California is asking for a waiver from federal air quality regulations. It wants to cut vehicle emissions 30 percent by 2016. Once California adopts new standards, other states can follow.
At a hearing, Brown urged EPA officials to act quickly.

Brown: In ordinary politics they are talking about immigration and Iraq -- very serious -- but from a long term perspective, the threat of oil dependency and global climate disruption is much more threatening, much more difficult to deal with -- and we gotta get going.

11 states have said they want to follow the California standards.
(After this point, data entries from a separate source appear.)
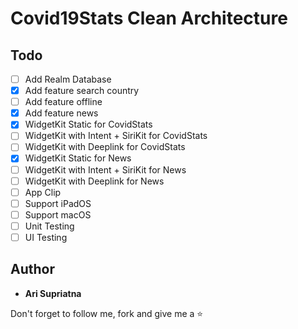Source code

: # Covid19Stats Clean Architecture

## Todo
* [ ] Add Realm Database
* [x] Add feature search country
* [ ] Add feature offline
* [x] Add feature news
* [x] WidgetKit Static for CovidStats
* [ ] WidgetKit with Intent + SiriKit for CovidStats
* [ ] WidgetKit with Deeplink for CovidStats
* [x] WidgetKit Static for News
* [ ] WidgetKit with Intent + SiriKit for News
* [ ] WidgetKit with Deeplink for News
* [ ] App Clip
* [ ] Support iPadOS
* [ ] Support macOS
* [ ] Unit Testing
* [ ] UI Testing

## Author

* **Ari Supriatna**

Don't forget to follow me, fork and give me a ⭐
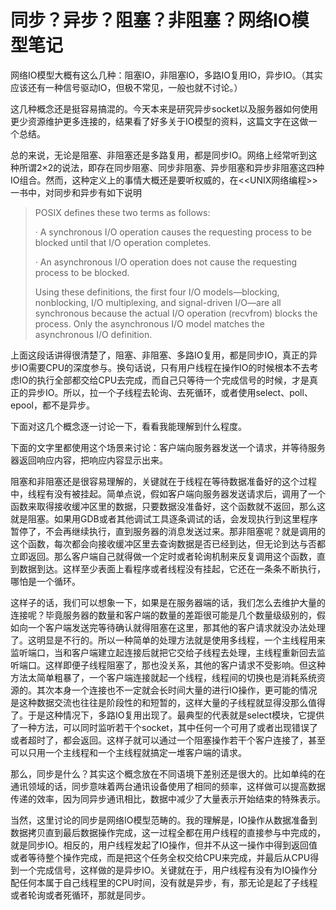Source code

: # 同步？异步？阻塞？非阻塞？网络IO模型笔记

网络IO模型大概有这么几种：阻塞IO，非阻塞IO，多路IO复用IO，异步IO。（其实应该还有一种信号驱动IO，但极不常见，一般也就不讨论。）

这几种概念还是挺容易搞混的。今天本来是研究异步socket以及服务器如何使用更少资源维护更多连接的，结果看了好多关于IO模型的资料，这篇文字在这做一个总结。

总的来说，无论是阻塞、非阻塞还是多路复用，都是同步IO。网络上经常听到这种所谓2×2的说法，即存在同步阻塞、同步非阻塞、异步阻塞和异步非阻塞这四种IO组合。然而，这种定义上的事情大概还是要听权威的，在<<UNIX网络编程>>一书中，对同步和异步有如下说明

> POSIX defines these two terms as follows:
>
> · A synchronous I/O operation causes the requesting process to be blocked until that I/O operation completes.
>
> · An asynchronous I/O operation does not cause the requesting process to be blocked.
>
> Using these definitions, the first four I/O models—blocking, nonblocking, I/O multiplexing, and signal-driven I/O—are all synchronous because the actual I/O operation (recvfrom) blocks the process. Only the asynchronous I/O model matches the asynchronous I/O definition.

上面这段话讲得很清楚了，阻塞、非阻塞、多路IO复用，都是同步IO，真正的异步IO需要CPU的深度参与。换句话说，只有用户线程在操作IO的时候根本不去考虑IO的执行全部都交给CPU去完成，而自己只等待一个完成信号的时候，才是真正的异步IO。所以，拉一个子线程去轮询、去死循环，或者使用select、poll、epool，都不是异步。

下面对这几个概念逐一讨论一下，看看我能理解到什么程度。

下面的文字里都使用这个场景来讨论：客户端向服务器发送一个请求，并等待服务器返回响应内容，把响应内容显示出来。

阻塞和非阻塞还是很容易理解的，关键就在于线程在等待数据准备好的这个过程中，线程有没有被挂起。简单点说，假如客户端向服务器发送请求后，调用了一个函数来取得接收缓冲区里的数据，只要数据没准备好，这个函数就不返回，那么这就是阻塞。如果用GDB或者其他调试工具逐条调试的话，会发现执行到这里程序暂停了，不会再继续执行，直到服务器的消息发送过来。那非阻塞呢？就是调用的这个函数，每次都会向接收缓冲区里去查询数据是否已经到达，但无论到达与否都立即返回。那么客户端自己就得做一个定时或者轮询机制来反复调用这个函数，直到数据到达。这样至少表面上看程序或者线程没有挂起，它还在一条条不断执行，哪怕是一个循环。

这样子的话，我们可以想象一下，如果是在服务器端的话，我们怎么去维护大量的连接呢？毕竟服务器的数量和客户端的数量的差距很可能是几个数量级级别的，假如向一个客户端发送完等待确认就得阻塞在这里，那其他的客户请求就没办法处理了。这明显是不行的。所以一种简单的处理方法就是使用多线程，一个主线程用来监听端口，当和客户端建立起连接后就把它交给子线程去处理，主线程重新回去监听端口。这样即便子线程阻塞了，那也没关系，其他的客户请求不受影响。但这种方法太简单粗暴了，一个客户端连接就起一个线程，线程间的切换也是消耗系统资源的。其次本身一个连接也不一定就会长时间大量的进行IO操作，更可能的情况是这种数据交流也往往是阶段性的和短暂的，这样大量的子线程就显得没那么值得了。于是这种情况下，多路IO复用出现了。最典型的代表就是select模块，它提供了一种方法，可以同时监听若干个socket，其中任何一个可用了或者出现错误了或者超时了，都会返回。这样子就可以通过一个阻塞操作若干个客户连接了，甚至可以只用一个主线程和一个主线程就搞定一堆客户端的请求。

那么，同步是什么？其实这个概念放在不同语境下差别还是很大的。比如单纯的在通讯领域的话，同步意味着两台通讯设备使用了相同的频率，这样做可以提高数据传递的效率，因为同异步通讯相比，数据中减少了大量表示开始结束的特殊表示。

当然，这里讨论的同步是网络IO模型范畴的。我的理解是，IO操作从数据准备到数据拷贝直到最后数据操作完成，这一过程全都在用户线程的直接参与中完成的，就是同步IO。相反的，用户线程发起了IO操作，但并不从这一操作中得到返回值或者等待整个操作完成，而是把这个任务全权交给CPU来完成，并最后从CPU得到一个完成信号，这样做的是异步IO。关键就在于，用户线程有没有为IO操作分配任何本属于自己线程里的CPU时间，没有就是异步，有，那无论是起了子线程或者轮询或者死循环，那就是同步。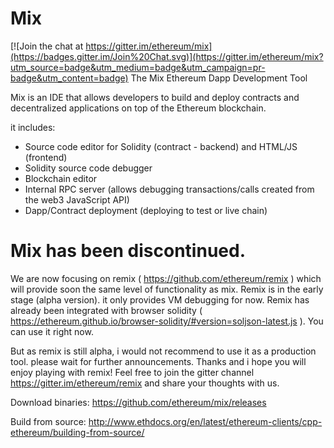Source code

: # Mix

[![Join the chat at https://gitter.im/ethereum/mix](https://badges.gitter.im/Join%20Chat.svg)](https://gitter.im/ethereum/mix?utm_source=badge&utm_medium=badge&utm_campaign=pr-badge&utm_content=badge)
The Mix Ethereum Dapp Development Tool

Mix is an IDE that allows developers to build and deploy contracts and decentralized applications on top of the Ethereum blockchain.

it includes:

  - Source code editor for Solidity (contract - backend) and HTML/JS (frontend)
  - Solidity source code debugger
  - Blockchain editor
  - Internal RPC server (allows debugging transactions/calls created from the web3 JavaScript API)
  - Dapp/Contract deployment (deploying to test or live chain)

# Mix has been discontinued.

We are now focusing on remix ( https://github.com/ethereum/remix ) which will provide soon the same level of functionality as mix. 
Remix is in the early stage (alpha version). it only provides VM debugging for now.
Remix has already been integrated with browser solidity 
( https://ethereum.github.io/browser-solidity/#version=soljson-latest.js ). You can use it right now. 

But as remix is still alpha, i would not recommend to use it as a production tool. please wait for further announcements.
Thanks and i hope you will enjoy playing with remix! 
Feel free to join the gitter channel https://gitter.im/ethereum/remix and share your thoughts with us.




Download binaries:
    https://github.com/ethereum/mix/releases
    
Build from source:
    http://www.ethdocs.org/en/latest/ethereum-clients/cpp-ethereum/building-from-source/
EPA officials have six months to make a final ruling.
http://www.kpbs.org/news/local?id=8409

Even Ohio will feel it, eventually.
Surely not Ohio!
I like to make fun of Ohio because all my relatives live there. They're people I don't much like for the most part.

MadroneDorf
05-23-2007, 01:57 PM
I didn't know you were related to aidon panamah

Panamah
05-23-2007, 02:50 PM
Good god! Uncle Norm, are you posting here?